Em Verdade e Método, Gadamer analisa a diversidade de funções que são desempenhadas pelo jurista dogmático e pelo historiador do direito. Assim o faz justamente para investigar se existe, efetivamente, uma diferença significativa entre a hermenêutica jurídica e a hermenêutica histórica. Nesse aspecto, o filósofo realiza um confronto com a posição defendida por Emilio Betti, que procura cravar a referida autonomia para cada uma dessas dimensões da hermenêutica (a histórica e a jurídica). A descrição de Betti apoia-se na ideia de que o jurista dogmático procura determinar uma solução jurídica adequada para um caso específico que lhe é apresentado, ao passo que o historiador do direito não trabalha com nenhum caso dado.
Na formulação bettiana, o historiador do Direito não faria outra coisa senão determinar o sentido do direito representando construtivamente na totalidade de sua aplicação. A atividade do jurista seria mais particularista do que a do historiador. Por outro lado, Betti reconhece que, em sua ocupação, o jurista dogmático percorre todo um conjunto de textos situados em um momento distante do tempo e, desse modo, precisará lidar com as questões históricas para poder adaptar de forma adequada o sentido de uma lei à situação que se apresenta. Para a interpretação da lei/direito no presente importa conhecer seu sentido originário, que se encontra em um ponto da história diverso daquele que ocupa o intérprete. Todavia, seu interesse está ligado, necessariamente, à determinação do sentido da lei/direito no presente imediato. Já o historiador pensaria este sentido objetivamente, congelado no momento histórico por ele investigado.
Para Gadamer, porém, a situação hermenêutica é a mesma tanto para o jurista quanto para o historiador. Também o papel desempenhado pela distância temporal existente entre o jurista e o objeto de sua interpretação será distinto daquele observado por Betti. Nas palavras do filósofo: “no hay acceso inmediato al objeto histórico, capaz de proporcionarnos objetivamente su valor posicional.

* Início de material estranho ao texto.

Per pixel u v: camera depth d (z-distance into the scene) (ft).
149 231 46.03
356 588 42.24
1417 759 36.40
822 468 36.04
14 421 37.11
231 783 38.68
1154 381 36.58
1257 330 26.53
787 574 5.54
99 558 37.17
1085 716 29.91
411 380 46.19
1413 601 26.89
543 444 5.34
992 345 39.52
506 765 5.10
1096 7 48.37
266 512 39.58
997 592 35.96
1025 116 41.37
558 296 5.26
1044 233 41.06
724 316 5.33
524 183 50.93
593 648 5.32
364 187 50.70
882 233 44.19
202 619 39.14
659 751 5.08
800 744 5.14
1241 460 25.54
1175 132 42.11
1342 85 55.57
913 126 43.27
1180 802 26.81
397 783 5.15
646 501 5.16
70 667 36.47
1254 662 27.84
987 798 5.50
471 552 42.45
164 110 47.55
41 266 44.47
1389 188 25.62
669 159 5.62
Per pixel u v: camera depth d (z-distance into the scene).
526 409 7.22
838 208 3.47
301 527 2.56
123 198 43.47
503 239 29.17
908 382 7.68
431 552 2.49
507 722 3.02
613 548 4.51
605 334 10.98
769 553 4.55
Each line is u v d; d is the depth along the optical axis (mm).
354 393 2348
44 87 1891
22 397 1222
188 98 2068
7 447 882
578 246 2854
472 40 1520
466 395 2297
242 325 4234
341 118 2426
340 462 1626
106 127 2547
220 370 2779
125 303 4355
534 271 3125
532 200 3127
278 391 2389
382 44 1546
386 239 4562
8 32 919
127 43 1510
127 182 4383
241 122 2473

El historiador tiene que realizar la misma reflexión que debe guiar al jurista”.[5]
Também o imaginário[6] jurídico-social apresenta indicativos que dão conta dessa relação originária entre decisão jurídica e história. Veja-se, por exemplo, uma exortação feita pelo então presidente do Supremo Tribunal Federal, o ministro Carlos Ayres Britto. Com efeito, em uma das sessões do julgamento da Ação Penal n. 470, o ministro mencionou que a atividade do juiz – no momento de análise do contexto probatório que instrui uma ação – representa um ato de historiar o fato que dá origem ao caso examinado.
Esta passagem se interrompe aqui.